* **EXTRACTO DEL DOCUMENTO**:

**********

David Le Breton:
Antropología del dolor.
Barcelona, Seix Barral, 1999.
Por José Luis Solana Ruiz
La presente obra de David Le Breton, sociólogo y antropólogo profesor
en la Universidad de Estrasburgo, constituye un nuevo capítulo en su
proyecto de elaborar una antropología del cuerpo, proyecto que ha ido
desarrollando en obras anteriores como Anthropologie du corps et
modernité (1990) (de cuya traducción al castellano, en la editorial
bonaerense Nueva Visión, realicé una reseña en el número 12 de nuestra
Gazeta de Antropología), Des visages (1992) o La chair à vif. Usages
médicaux et mondains du corps humain (1993).
De nuevo Le Breton pone a nuestra disposición y disfrute un libro
plagado de virtudes: tema de indiscutible interés, bien escrito,
erudición, profundas reflexiones sobre el significado del sufrimiento,
perspectiva interdisciplinar, capacidad para captar la
multidimensionalidad del fenómeno estudiado.
El autor nos muestra cómo el dolor no es una mera reacción anatómica y
fisiológica objetiva sentida de manera más o menos igual por todos, no
es una reacción mecánica del organismo corporal a determinados
estímulos (la crítica a las concepciones mecanicistas del cuerpo es
una constante en las obras de Le Breton), sino que se halla sujeto a
modulaciones y variaciones sociales, culturales, simbólicas e
individuales. Abordar el dolor desde un punto de vista antropológico
es preguntarse por la trama social y cultural que lo impregna, sin
olvidar, a la par, la dimensión individual (es decir, que todo dolor
tiene para los individuos que lo sufren un significado y una
intensidad singular). Además, el dolor, como el cuerpo, posee también
una señera dimensión simbólica, está configurado por valores y
significados.

**********

* **TAREA**:
Por favor, prolonga la reseña sobre Antropología del dolor a partir de su última oración.

**********

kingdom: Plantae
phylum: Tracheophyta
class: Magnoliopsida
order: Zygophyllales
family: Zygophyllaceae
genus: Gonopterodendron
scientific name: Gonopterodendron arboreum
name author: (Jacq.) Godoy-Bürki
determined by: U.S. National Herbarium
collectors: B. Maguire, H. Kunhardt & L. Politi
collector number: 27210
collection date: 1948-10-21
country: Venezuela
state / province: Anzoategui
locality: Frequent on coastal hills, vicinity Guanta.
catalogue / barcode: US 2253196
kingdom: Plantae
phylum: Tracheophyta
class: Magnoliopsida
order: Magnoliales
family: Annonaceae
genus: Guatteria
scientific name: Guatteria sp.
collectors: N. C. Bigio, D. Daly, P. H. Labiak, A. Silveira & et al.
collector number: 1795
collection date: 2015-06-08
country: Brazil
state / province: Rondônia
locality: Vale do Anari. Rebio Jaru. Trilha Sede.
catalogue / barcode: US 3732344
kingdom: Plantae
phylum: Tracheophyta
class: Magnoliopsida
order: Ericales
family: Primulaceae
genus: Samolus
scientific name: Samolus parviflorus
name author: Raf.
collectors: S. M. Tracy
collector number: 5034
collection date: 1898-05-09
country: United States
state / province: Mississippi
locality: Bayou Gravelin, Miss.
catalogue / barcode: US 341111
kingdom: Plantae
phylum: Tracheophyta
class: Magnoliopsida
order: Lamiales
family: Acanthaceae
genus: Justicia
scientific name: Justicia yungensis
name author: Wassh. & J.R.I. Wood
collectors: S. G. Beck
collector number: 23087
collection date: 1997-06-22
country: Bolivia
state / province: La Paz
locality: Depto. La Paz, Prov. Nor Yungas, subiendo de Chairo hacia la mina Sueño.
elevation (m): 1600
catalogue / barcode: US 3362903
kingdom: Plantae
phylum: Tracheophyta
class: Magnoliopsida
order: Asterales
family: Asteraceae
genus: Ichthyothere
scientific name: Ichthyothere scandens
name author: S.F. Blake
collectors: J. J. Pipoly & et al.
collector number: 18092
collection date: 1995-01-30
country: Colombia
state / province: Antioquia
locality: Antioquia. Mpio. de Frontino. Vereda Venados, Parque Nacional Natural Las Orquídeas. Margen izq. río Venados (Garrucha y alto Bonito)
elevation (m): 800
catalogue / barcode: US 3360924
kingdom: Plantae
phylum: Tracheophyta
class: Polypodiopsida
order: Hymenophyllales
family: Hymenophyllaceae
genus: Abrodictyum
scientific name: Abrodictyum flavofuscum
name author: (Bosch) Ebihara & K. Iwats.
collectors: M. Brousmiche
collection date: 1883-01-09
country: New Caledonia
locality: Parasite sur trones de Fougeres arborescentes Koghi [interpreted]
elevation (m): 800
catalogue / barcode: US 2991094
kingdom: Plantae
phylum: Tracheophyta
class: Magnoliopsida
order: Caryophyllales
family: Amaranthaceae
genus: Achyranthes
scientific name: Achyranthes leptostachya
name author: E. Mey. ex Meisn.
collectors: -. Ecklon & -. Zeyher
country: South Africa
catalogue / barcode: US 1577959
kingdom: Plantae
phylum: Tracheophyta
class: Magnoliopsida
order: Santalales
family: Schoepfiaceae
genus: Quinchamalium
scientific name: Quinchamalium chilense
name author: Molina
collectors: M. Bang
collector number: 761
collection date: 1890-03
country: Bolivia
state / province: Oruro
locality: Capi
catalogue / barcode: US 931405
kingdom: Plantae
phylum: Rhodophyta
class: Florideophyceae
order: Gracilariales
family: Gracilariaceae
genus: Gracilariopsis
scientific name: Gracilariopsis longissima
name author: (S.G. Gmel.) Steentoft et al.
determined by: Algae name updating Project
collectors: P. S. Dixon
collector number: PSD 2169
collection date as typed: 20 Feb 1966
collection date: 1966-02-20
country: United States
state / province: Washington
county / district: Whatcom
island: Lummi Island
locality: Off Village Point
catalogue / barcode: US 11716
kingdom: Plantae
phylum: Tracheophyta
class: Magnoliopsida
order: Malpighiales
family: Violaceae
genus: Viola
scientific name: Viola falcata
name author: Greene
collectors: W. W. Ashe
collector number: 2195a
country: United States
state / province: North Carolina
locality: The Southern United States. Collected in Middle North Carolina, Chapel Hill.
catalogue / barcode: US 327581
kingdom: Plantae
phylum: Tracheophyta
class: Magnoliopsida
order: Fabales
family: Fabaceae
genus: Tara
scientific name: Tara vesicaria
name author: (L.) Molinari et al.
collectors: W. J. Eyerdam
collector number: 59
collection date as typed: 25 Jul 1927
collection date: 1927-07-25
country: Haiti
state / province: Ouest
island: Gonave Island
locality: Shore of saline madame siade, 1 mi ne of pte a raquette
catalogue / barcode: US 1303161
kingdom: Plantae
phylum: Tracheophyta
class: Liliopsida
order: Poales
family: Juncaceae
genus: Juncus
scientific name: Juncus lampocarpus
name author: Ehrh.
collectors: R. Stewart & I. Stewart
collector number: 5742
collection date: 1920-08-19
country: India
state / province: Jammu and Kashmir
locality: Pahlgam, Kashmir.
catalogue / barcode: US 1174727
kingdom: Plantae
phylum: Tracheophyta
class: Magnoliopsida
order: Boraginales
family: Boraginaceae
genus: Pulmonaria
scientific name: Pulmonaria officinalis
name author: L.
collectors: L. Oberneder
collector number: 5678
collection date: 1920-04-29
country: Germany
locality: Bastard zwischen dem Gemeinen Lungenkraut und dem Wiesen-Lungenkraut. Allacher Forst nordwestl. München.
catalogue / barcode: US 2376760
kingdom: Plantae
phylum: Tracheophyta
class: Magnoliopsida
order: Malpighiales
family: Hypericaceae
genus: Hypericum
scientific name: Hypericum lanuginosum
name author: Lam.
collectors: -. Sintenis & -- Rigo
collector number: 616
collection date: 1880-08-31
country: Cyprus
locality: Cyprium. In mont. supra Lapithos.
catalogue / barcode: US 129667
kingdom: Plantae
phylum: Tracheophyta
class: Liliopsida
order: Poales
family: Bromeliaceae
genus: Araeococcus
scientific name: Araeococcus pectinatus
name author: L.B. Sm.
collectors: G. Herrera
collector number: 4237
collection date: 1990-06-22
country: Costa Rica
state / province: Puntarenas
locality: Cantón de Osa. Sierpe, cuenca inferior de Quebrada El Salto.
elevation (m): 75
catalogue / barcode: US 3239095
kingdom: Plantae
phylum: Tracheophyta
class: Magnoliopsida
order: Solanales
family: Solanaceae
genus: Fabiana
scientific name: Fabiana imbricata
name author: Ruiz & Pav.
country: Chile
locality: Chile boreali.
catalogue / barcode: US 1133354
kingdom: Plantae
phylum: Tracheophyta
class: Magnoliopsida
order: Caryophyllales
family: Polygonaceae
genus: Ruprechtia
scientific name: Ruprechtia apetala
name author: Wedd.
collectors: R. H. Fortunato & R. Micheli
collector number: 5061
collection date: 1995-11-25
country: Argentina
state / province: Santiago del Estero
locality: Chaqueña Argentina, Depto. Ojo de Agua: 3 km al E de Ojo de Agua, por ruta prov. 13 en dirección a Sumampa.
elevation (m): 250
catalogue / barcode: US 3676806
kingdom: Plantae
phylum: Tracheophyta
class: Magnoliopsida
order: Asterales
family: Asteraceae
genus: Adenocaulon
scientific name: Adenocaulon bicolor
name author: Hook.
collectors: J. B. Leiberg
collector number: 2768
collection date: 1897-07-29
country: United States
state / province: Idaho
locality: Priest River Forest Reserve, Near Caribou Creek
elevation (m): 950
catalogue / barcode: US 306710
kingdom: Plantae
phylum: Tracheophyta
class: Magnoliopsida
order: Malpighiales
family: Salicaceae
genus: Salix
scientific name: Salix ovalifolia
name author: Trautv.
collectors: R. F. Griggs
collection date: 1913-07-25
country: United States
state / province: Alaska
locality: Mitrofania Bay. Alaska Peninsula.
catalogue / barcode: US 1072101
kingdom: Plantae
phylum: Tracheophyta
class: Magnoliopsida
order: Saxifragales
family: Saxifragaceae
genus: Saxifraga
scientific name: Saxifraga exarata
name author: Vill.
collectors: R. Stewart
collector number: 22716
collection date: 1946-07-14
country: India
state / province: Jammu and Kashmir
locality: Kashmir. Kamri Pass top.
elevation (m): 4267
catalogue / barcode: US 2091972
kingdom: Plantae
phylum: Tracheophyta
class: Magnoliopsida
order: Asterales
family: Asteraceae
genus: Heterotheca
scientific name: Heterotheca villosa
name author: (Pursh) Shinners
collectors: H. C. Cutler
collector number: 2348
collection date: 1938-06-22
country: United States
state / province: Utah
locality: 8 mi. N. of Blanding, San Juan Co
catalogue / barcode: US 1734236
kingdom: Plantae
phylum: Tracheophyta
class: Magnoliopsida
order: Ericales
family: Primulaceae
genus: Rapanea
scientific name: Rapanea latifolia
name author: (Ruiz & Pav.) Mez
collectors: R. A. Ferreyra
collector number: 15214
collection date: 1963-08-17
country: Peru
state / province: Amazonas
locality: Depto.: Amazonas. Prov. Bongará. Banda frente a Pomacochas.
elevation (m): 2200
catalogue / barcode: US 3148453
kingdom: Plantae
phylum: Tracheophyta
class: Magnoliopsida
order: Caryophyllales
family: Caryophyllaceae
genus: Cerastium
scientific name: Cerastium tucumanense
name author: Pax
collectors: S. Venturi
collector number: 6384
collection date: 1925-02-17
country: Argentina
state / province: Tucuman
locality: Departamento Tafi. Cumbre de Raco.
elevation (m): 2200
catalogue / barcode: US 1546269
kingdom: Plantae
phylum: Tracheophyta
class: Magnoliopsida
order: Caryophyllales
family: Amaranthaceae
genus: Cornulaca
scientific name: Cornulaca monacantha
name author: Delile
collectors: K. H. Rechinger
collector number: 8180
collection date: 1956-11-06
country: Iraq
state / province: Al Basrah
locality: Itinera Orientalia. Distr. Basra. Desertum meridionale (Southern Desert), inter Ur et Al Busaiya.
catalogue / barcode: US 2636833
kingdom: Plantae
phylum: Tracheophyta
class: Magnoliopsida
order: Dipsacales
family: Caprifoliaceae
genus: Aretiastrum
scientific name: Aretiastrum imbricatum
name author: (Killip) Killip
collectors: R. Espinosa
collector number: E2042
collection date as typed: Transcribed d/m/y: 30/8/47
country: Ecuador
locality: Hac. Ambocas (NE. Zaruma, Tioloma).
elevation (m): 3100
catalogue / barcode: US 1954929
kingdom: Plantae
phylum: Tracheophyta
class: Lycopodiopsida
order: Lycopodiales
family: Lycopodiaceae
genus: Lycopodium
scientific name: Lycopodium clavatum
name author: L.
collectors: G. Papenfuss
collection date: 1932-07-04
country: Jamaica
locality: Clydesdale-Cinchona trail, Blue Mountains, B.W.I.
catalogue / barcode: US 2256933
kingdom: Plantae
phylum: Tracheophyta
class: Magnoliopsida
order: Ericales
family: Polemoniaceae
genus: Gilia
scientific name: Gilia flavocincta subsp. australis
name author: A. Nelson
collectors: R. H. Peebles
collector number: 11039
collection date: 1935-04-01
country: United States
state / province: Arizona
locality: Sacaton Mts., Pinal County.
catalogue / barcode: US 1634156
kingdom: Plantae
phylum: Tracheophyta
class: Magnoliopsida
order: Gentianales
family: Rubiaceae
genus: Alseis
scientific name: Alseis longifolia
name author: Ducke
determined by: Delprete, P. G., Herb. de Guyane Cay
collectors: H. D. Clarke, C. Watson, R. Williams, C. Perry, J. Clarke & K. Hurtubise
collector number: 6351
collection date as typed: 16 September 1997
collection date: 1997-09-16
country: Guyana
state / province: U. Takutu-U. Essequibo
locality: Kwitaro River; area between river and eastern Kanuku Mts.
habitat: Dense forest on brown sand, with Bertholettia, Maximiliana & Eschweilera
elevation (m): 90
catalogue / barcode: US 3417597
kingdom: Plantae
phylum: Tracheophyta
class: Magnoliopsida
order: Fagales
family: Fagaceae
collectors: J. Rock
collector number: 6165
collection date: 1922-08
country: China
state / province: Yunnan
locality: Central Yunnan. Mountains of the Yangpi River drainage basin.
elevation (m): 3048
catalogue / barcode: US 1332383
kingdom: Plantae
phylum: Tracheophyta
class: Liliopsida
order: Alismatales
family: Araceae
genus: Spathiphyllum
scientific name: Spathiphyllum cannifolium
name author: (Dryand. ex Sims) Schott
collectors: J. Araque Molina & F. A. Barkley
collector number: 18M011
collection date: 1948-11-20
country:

**********

* **RESULTADO DEL EJERCICIO**:
En la primera parte, se ocupa de las experiencias y formas del dolor
(dolor agudo transitorio, dolor señal de la presencia de una
enfermedad, dolor crónico, dolor total), concluyendo con una reflexión
sobre lo que el dolor tiene una vertiente de hecho íntimo y personal
que escapa a toda tentativa de describirlo; es un fracaso del
lenguaje, y de aquí el recurso al grito, al gemido, a las mímicas
quejumbrosas del rostro y a las retorcidas crispaciones del cuerpo. Y
por sumergir al sufriente en un mundo de sensaciones inaccesibles a
los demás, el dolor lo distancia de los otros. La sinceridad del dolor
se halla siempre en entredicho, pues éste no resulta siempre evidente
para los demás; nos creemos su dolor si creemos sus palabras, lo que
el sufriente nos dice que le duele, sin poder aportar él prueba alguna
de su dolor.
La segunda parte se centra en los aspectos antropológicos del dolor.
La antropología pone en evidencia las dimensiones simbólicas de la
corporalidad humana y del dolor, iluminadas ya por LéviStrauss en su
artículo sobre «La eficacia simbólica», escrito en 1949 y recogido en
su Antropología estructural. El efecto placebo revela igualmente con
claridad los aspectos simbólicos del dolor, a la par que muestra el
enraizamiento de la realidad corporal en el núcleo de lo simbólico.
Además, experiencias relacionadas con la convicción o la duda
expresadas por un médico o un terapeuta en la intervención, la terapia
o el medicamento aplicados; con el tipo de vínculo social que se
establece con el enfermo; y con algunos casos de hipnosis en los que
se provocan sufrimientos sin que exista lesión corporal alguna,
revelan el carácter simbólico del sufrimiento.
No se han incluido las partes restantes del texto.